===== TEXT SEGMENT =====
Rethinking Machining:  In industrial machining, productivity is often discussed in terms of machine parameters, automation levels, and cutting tool technology. Less visible, but just as decisive is the material itself. Its metallurgical properties influence cutting speed, chip formation, tool life, and surface quality and therefore the stability of entire manufacturing processes.Especially in series production, it becomes clear: fluctuations in the material directly affect costs, throughput times, and process reliability. What may seem manageable in a single case can quickly become a risk factor at high volumes. 

Many machining shops know this challenge from everyday practice. When an order runs smoothly, the result is usually the interaction of many parameters. Conversely, even minor differences between batches can lead to unfavorable chip formation, increased tool wear, or critical tolerances. The consequences are machine downtime, rising scrap rates, and growing effort to keep processes under control.Against this backdrop, machining-optimized steels are gaining increasing attention. The goal is not only good machinability in individual cases, but reproducible results under series conditions—with minimal variation and high process robustness. Material solutions that address exactly this become a key lever for efficiency, resource conservation, and competitiveness.
=====
SHORT EXERCISE A =>
Reproduce the whole passage on machining-optimized steels word for word.
===== DATASET RECORDS =====
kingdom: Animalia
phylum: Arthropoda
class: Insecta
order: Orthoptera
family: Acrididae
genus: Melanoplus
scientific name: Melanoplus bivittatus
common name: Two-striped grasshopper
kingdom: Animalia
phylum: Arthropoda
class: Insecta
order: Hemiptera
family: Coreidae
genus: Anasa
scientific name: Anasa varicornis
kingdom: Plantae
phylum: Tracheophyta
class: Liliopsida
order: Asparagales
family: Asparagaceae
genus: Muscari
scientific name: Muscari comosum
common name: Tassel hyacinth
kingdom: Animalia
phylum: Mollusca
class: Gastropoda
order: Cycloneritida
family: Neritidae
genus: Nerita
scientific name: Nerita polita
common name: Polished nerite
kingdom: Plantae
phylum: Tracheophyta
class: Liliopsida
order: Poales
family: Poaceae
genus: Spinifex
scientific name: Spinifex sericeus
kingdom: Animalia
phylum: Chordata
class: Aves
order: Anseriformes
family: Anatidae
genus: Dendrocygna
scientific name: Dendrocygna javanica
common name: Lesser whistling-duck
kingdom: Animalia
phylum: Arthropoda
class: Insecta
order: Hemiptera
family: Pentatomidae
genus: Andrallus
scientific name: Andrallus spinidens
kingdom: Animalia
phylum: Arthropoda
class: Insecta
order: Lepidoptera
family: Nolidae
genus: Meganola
=====
SHORT EXERCISE B =>
Quote the records beginning at the line that has "scientific name: Anasa varicornis" and stopping after the last line of the records, with both ends included.

SOLUTION A =>
Rethinking Machining:  In industrial machining, productivity is often discussed in terms of machine parameters, automation levels, and cutting tool technology. Less visible, but just as decisive is the material itself. Its metallurgical properties influence cutting speed, chip formation, tool life, and surface quality and therefore the stability of entire manufacturing processes.Especially in series production, it becomes clear: fluctuations in the material directly affect costs, throughput times, and process reliability. What may seem manageable in a single case can quickly become a risk factor at high volumes. 

Many machining shops know this challenge from everyday practice. When an order runs smoothly, the result is usually the interaction of many parameters. Conversely, even minor differences between batches can lead to unfavorable chip formation, increased tool wear, or critical tolerances. The consequences are machine downtime, rising scrap rates, and growing effort to keep processes under control.Against this backdrop, machining-optimized steels are gaining increasing attention. The goal is not only good machinability in individual cases, but reproducible results under series conditions—with minimal variation and high process robustness. Material solutions that address exactly this become a key lever for efficiency, resource conservation, and competitiveness.

SOLUTION B =>
scientific name: Anasa varicornis
kingdom: Plantae
phylum: Tracheophyta
class: Liliopsida
order: Asparagales
family: Asparagaceae
genus: Muscari
scientific name: Muscari comosum
common name: Tassel hyacinth
kingdom: Animalia
phylum: Mollusca
class: Gastropoda
order: Cycloneritida
family: Neritidae
genus: Nerita
scientific name: Nerita polita
common name: Polished nerite
kingdom: Plantae
phylum: Tracheophyta
class: Liliopsida
order: Poales
family: Poaceae
genus: Spinifex
scientific name: Spinifex sericeus
kingdom: Animalia
phylum: Chordata
class: Aves
order: Anseriformes
family: Anatidae
genus: Dendrocygna
scientific name: Dendrocygna javanica
common name: Lesser whistling-duck
kingdom: Animalia
phylum: Arthropoda
class: Insecta
order: Hemiptera
family: Pentatomidae
genus: Andrallus
scientific name: Andrallus spinidens
kingdom: Animalia
phylum: Arthropoda
class: Insecta
order: Lepidoptera
family: Nolidae
genus: Meganola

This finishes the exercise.